Si l’on ajoute à cela deux « Amatis » cela ne nous empêchera pourtant pas d’émettre un petit bémol. En effet, si ces œuvres permettent de mettre en évidence les qualités techniques des instrumentistes, et en cela Laurent Korcia nous a parfaitement convaincu, c’est souvent la musicalité qui en pâtit. On est impressionné mais pas toujours ému. Amusés nous l’avons pourtant été avec l’excellente ouverture du « Barbier de Séville » délivrée par un Orchestre symphonique de Bretagne primesautier et rafraîchissant mais qui n’oublie pas la précision et l’application dans son travail. Pur moment de bonne humeur teinté d’ironie, il a permis d’ouvrir la route de façon agréable.
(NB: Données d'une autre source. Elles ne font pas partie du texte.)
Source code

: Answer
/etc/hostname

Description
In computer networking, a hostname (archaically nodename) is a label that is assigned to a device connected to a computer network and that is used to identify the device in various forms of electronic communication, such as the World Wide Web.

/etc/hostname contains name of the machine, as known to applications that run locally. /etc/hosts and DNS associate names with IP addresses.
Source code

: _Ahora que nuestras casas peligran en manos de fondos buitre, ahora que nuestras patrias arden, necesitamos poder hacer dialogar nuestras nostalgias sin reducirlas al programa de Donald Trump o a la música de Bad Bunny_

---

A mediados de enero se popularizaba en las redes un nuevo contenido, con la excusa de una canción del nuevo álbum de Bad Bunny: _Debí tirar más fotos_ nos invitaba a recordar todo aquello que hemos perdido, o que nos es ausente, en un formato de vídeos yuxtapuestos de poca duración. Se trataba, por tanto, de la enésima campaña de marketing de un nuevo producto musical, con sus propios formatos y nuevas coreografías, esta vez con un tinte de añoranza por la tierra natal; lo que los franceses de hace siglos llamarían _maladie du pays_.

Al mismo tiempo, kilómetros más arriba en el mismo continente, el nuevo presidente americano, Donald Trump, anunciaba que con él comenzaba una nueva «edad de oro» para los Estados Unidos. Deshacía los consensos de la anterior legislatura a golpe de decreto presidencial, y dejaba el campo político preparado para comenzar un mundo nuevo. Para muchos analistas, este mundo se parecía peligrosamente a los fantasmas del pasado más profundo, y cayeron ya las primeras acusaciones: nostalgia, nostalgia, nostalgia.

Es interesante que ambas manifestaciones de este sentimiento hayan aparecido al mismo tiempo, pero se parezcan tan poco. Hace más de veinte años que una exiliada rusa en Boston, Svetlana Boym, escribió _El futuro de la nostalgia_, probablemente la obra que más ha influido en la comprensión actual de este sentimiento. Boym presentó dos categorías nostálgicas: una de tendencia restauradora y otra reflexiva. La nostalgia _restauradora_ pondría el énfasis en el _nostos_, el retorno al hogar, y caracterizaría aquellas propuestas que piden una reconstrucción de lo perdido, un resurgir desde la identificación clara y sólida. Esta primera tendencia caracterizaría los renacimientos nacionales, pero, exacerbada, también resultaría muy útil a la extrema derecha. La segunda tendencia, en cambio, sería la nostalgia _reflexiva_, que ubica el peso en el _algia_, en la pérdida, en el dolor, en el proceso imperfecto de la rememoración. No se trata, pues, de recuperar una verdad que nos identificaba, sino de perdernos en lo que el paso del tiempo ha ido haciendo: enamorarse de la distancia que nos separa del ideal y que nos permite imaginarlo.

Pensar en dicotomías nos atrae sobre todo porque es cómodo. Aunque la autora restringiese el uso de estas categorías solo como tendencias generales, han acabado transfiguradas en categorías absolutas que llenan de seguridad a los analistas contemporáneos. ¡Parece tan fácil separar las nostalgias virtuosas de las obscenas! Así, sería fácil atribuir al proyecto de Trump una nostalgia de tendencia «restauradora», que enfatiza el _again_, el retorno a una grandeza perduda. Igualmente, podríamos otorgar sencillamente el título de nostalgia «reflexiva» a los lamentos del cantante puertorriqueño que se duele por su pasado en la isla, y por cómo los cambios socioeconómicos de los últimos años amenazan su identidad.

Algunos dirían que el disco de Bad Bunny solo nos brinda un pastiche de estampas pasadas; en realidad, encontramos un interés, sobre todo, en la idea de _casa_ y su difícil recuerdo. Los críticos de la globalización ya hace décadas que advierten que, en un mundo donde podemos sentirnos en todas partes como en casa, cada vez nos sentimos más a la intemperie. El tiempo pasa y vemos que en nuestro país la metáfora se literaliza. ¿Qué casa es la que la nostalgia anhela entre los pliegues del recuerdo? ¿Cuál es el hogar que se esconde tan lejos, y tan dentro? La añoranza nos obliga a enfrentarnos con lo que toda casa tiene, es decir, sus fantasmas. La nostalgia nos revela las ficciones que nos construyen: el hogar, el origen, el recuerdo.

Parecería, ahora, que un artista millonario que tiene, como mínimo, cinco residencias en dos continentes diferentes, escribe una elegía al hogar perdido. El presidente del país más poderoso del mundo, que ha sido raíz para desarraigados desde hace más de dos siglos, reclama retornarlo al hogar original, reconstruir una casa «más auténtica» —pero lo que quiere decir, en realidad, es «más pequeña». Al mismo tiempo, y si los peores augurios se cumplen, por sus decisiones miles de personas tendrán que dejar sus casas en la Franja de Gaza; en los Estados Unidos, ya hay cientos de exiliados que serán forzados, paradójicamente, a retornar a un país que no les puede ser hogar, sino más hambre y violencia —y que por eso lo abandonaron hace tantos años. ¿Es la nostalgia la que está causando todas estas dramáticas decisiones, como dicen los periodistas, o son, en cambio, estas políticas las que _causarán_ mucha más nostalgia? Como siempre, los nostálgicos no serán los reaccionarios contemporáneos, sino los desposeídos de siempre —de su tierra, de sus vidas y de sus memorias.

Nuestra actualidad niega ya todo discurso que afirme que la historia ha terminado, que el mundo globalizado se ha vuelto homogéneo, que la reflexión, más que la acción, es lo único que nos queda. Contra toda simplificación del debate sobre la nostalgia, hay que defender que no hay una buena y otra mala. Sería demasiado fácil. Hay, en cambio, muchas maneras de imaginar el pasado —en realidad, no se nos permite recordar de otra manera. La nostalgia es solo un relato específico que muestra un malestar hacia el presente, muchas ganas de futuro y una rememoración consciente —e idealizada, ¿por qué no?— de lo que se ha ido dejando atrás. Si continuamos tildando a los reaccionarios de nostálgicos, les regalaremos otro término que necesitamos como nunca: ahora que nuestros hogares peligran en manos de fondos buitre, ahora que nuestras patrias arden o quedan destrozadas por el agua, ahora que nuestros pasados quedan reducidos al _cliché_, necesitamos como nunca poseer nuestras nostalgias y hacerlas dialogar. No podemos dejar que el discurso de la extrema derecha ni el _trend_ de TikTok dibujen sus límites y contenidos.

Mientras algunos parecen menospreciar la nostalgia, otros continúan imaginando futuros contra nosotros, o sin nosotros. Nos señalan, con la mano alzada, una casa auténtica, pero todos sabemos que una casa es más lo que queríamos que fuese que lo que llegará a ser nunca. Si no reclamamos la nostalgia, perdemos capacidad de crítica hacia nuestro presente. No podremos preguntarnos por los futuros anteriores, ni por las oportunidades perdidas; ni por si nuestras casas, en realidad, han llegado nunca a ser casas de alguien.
L’OSB, toujours soucieux de laisser un peu de place à la création, c’est une œuvre de l’artiste coréenne Diana Soh qui nous est proposée. Inspirée par les impressions physiques très particulières qu’elle a vécu pendant sa grossesse, l’auteur essaye de transcrire en sons et en rythmes ce ressenti si intime. Il en ressort selon ses propres termes : « une pièce énergique, qui évolue dans un monde étrange et intime de couleurs constamment changeantes ». Manifestement contemporaine, cette écriture musicale semble pourtant laisser le public rennais un peu décontenancé. Mais, par habitude, nous savons que Marc Feldmann, lorsqu’il nous propose des choses très nouvelles, ne manque jamais de nous rassurer ensuite, avec des valeurs sures. Pas de surprise donc de voir notre soirée se clôturer par une symphonie de Franz Schubert, la n°3 en ré majeur, Deutch 200, composée en neuf jours, du 11 au 19 juillet 1815, c’est-à-dire la même année que le célébrissime « Roi des aulnes ». Elle sera l’occasion de mettre en valeur le pupitre des vents et plus spécifiquement la clarinette, soutenue par la flûte traversière dans des phrases musicales de pure beauté. Mozart semble bien présent, le hautbois énonçant un second thème, rappelle sa prédilection pour ce bel instrument. Quelle étrangeté de penser que cette œuvre de 1815 ne sera offerte au public que le 19 février 1881, soit prés de 66 ans après sa création.
Cette « carte blanche » laissée à Laurent Korcia dans le cadre des concerts « essentiels »aura donc signé un nouveau succès pour l’OSB. Faire venir des instrumentistes de ce niveau suppose des partenaires auxquels il est juste de manifester de la reconnaissance et Marc Feldmann avec raison ne manquera pas de le faire . Grâce à ces gestes de générosité le public rennais a eu droit à une démonstration violonistique de très haut niveau. Compliments aussi à Laurent Korcia pour avoir surmonté un malaise encore bien présent quelques instants avant de monter sur scène. Il avouera avoir douté jusqu’au dernier instant de sa capacité à remplir son contrat, mais également avoir été comme régénéré dés les premières notes, submergé par une énergie renouvelée. C’est sans doute cela qu’on appelle le miracle de la musique.